Let me describe the method of negotiation. There have been several
opportunities for availing of the method of negotiation. The NDFP
has asked groups of parliamentarians to uphold the 1997 and 1999
resolutions of the European Parliament in support of the GRP-NDFP
peace negotiations. It has also asked the third party facilitator,
the Norwegian government, to deal with the obstacles posed by the
European Council and certain governments to these negotiations.

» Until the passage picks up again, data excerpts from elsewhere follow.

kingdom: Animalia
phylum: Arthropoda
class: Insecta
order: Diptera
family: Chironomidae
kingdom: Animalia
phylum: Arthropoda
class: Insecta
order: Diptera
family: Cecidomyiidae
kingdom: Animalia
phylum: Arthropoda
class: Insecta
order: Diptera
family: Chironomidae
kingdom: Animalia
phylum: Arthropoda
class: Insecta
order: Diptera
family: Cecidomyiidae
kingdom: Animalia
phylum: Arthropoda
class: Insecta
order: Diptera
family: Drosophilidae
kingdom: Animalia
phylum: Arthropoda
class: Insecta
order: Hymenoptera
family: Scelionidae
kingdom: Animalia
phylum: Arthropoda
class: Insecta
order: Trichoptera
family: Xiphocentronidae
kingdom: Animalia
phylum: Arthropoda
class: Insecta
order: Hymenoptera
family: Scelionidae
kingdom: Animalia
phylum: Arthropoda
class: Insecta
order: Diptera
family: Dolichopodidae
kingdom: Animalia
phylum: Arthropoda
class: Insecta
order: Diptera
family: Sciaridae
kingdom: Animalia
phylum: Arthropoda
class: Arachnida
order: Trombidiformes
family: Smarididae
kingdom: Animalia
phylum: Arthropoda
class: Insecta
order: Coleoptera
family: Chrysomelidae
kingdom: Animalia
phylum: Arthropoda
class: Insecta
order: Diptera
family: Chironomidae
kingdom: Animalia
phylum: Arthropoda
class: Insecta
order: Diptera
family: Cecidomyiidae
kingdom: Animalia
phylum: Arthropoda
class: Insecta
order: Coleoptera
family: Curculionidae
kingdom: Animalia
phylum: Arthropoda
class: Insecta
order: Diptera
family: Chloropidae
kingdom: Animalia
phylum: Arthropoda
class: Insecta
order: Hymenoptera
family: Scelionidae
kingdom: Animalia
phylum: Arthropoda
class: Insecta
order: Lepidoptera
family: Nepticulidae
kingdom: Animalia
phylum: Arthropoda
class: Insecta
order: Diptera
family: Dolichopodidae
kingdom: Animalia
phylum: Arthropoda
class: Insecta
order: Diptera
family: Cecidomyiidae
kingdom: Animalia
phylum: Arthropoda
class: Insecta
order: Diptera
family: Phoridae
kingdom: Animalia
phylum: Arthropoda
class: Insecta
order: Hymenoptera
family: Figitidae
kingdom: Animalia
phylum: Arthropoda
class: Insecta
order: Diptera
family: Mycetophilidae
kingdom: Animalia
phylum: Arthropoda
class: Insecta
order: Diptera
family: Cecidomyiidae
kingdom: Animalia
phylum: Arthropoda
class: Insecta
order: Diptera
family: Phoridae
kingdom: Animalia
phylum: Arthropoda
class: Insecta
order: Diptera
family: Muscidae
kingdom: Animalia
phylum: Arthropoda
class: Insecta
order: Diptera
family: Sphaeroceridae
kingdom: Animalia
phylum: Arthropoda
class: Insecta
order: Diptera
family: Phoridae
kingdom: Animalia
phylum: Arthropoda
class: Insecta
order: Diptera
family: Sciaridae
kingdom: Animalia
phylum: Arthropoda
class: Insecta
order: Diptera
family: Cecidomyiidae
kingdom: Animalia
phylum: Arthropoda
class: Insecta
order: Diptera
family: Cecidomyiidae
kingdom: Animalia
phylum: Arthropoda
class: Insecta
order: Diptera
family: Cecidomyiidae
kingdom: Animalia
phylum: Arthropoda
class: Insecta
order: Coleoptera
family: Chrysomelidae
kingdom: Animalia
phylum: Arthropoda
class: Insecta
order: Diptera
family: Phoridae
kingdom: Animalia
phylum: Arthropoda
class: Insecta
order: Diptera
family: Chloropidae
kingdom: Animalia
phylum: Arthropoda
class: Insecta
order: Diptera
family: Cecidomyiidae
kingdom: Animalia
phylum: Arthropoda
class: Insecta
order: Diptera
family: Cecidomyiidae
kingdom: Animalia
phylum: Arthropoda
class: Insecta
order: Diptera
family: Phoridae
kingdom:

The NDFP has required the GRP to comply with solemn agreements and
to join the NDFP in reaffirming the following: the mutually acceptable
principle of national sovereignty in The Hague Joint Declaration
in order to frustrate the usurpation of jurisdiction by the US and
other governments, the safety and immunity guarantees in the Joint
Agreement on Safety and Immunity Guarantees and the Hernandez political
offense doctrine in the Comprehensive Agreement on Respect for Human
Rights and International Humanitarian Law. The formal talks in the
GRP-NDFP peace negotiations have been resumed recently upon the
premise that effective measures are sought and realized to remove
the CPP, NPA and the NDFP chief political consultant from the "terrorist"
listing.
Let me describe the fund-raising. We consider fund-raising important
because we need funds for publications and other necessities. Even
as my lawyers provide their services pro bono there are certain
unavoidable expenses that must be met. The legal defense fund is
under the care of religious leaders in a foundation based in The
Netherlands. There are various ways of raising funds: passing the
hat among the people in meetings, selling tickets to cultural affairs
and to lunch or dinner lectures and marking up, for the sake of
solidarity and support, the prices of books, CD-roms and campaign
paraphernalia (t-shirts, pamphlets and buttons). Recently, the fund-raisers
have asked me to record my songs and poem recitations on video clips
and CDs. I have agreed, in order to take on one more form of struggle,
which is instructive and yet entertaining.
In concluding, I express my deep gratitude to all compatriots and
friends who have joined and contributed to the campaign to defend
me and also those who have supported the struggle for national liberation,
democracy and social justice in the Philippines.